Mondada, L., 1996, "La construction discursive de l'altérité: effets linguistiques", Traverse. Revue d’histoire, 1, 51-62.

Résumé

L'émergence de la figure de l'Autre n'est pas l'affirmation d'une identité qui existerait préalablement et qui serait donnée d'emblée, mais résulte de procédures de construction de l'altérité. Celles-ci nous renseignent au moins autant sur celui qui les met en place que sur l'Autre qu'elles construisent et permettent d'appréhender. Cette dimension symboliquement construite et socialement accomplie de l'altérité n'est pas mise en cause par l'évidence avec laquelle se présentent les catégories de l'Autre: en effet, cette transparence relève précisément de l'efficacité des procédures utilisées par une culture ou une société pour reconnaître et imposer des attributs par rapport auxquels elle se distancie.
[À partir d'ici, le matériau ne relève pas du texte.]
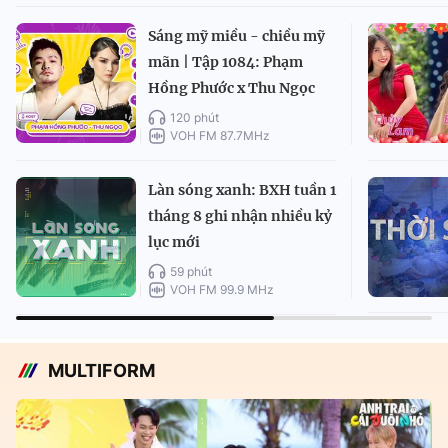
Sáng mỹ miều - chiều mỹ
mãn | Tập 1084: Phạm
Hồng Phước x Thu Ngọc
120 phút
VOH FM 87.7MHz
Làn sóng xanh: BXH tuần 1
tháng 8 ghi nhận nhiều kỷ
lục mới
59 phút
VOH FM 99.9 MHz
MULTIFORM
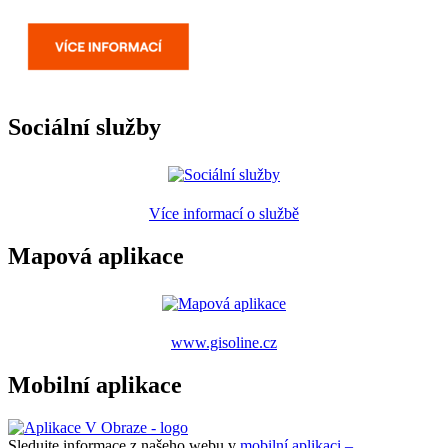
Sociální služby
Více informací o službě
Mapová aplikace
www.gisoline.cz
Mobilní aplikace
Sledujte informace z našeho webu v
mobilní aplikaci –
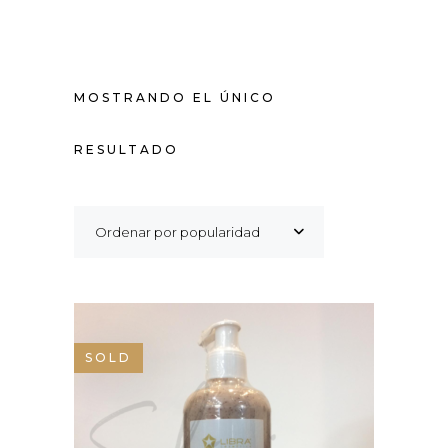
MOSTRANDO EL ÚNICO
RESULTADO
Ordenar por popularidad
SOLD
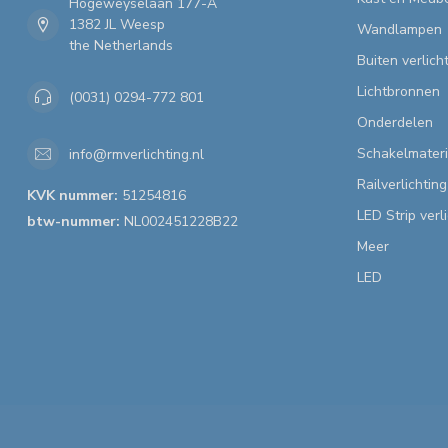
Hogeweyselaan 177-A
1382 JL Weesp
Wandlampen
the Netherlands
Buiten verlich
Lichtbronnen
(0031) 0294-772 801
Onderdelen
Schakelmateri
info@rmverlichting.nl
Railverlichting
KVK nummer:
51254816
LED Strip verl
btw-nummer:
NL002451228B22
Meer
LED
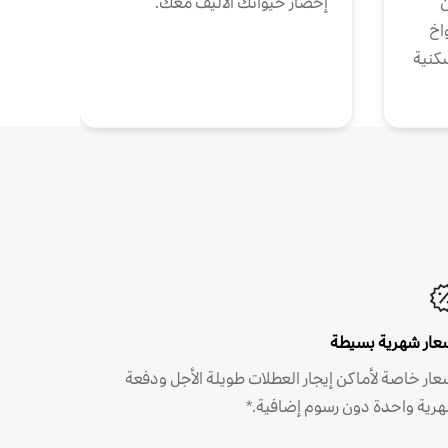
ن
إحضار حيوانك الأليف معك.
واخ
كنية
عار شهرية بسيطة
عار خاصة لأماكن إيجار العطلات طويلة الأجل ودفعة
رية واحدة دون رسوم إضافية.*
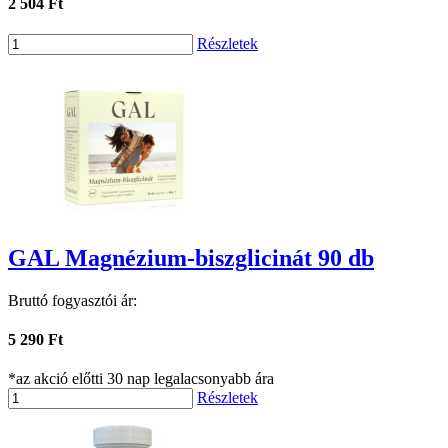
2 504 Ft
Részletek
GAL Magnézium-biszglicinát 90 db
Bruttó fogyasztói ár:
5 290 Ft
*az akció előtti 30 nap legalacsonyabb ára
Részletek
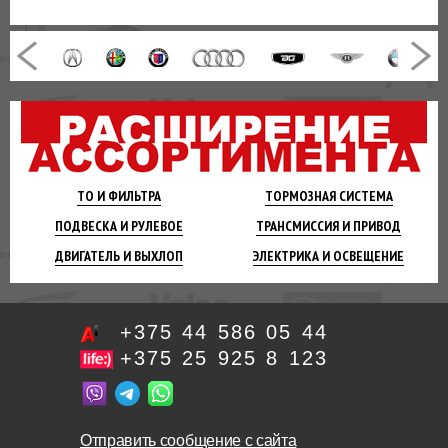
ТО И
ФИЛЬТРА
ТОРМОЗНАЯ
СИСТЕМА
ПОДВЕСКА
И РУЛЕВОЕ
ТРАНСМИССИЯ
И ПРИВОД
ДВИГАТЕЛЬ
И ВЫХЛОП
ЭЛЕКТРИКА И
ОСВЕЩЕНИЕ
+375 44 586 05 44
+375 25 925 8 123
Отправить сообщение с сайта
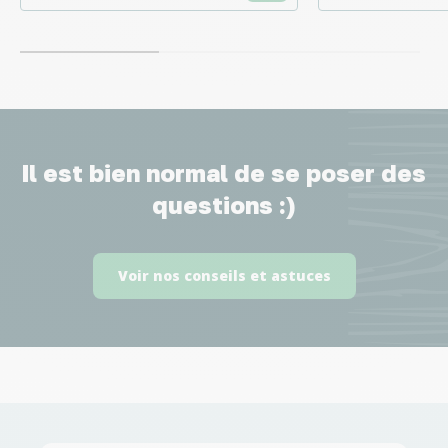
Il est bien normal de se poser des
questions :)
Voir nos conseils et astuces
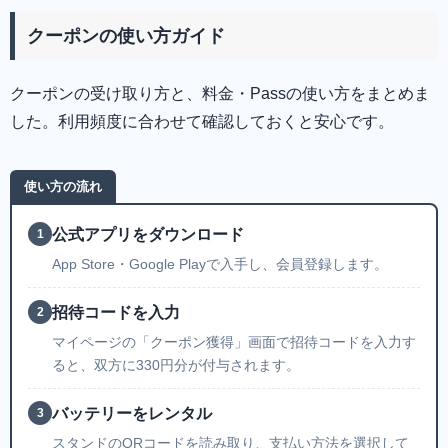
クーポンの使い方ガイド
クーポンの受け取り方と、料金・Passの使い方をまとめま
した。利用頻度に合わせて確認しておくと安心です。
使い方の流れ
公式アプリをダウンロード
1
App Store・Google Playで入手し、会員登録します。
招待コードを入力
2
マイページの「クーポン獲得」画面で招待コードを入力す
ると、双方に330円分が付与されます。
バッテリーをレンタル
3
スタンドのQRコードを読み取り、支払い方法を選択して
Il importe donc de décrire le fonctionnement de ces procédures, qui mobilisent notamment des médiations linguistiques. Après avoir explicité comment l'altérité est contextuellement produite dans des pratiques langagières, nous privilégierons ici le rapport à l'autre tel qu'il est observable linguistiquement, et plus particulièrement en tant qu'il implique la construction dans et par le discours à la fois d'une relation intersubjective, d'un rapport différent au monde et d'une révision du rapport à la langue. Ces différentes dimensions mobilisent un ensemble de questions théoriques que nous esquisserons à travers l'analyse d'exemples tirés d'un corpus de relations de voyageurs français du XVIIIe siècle en Italie.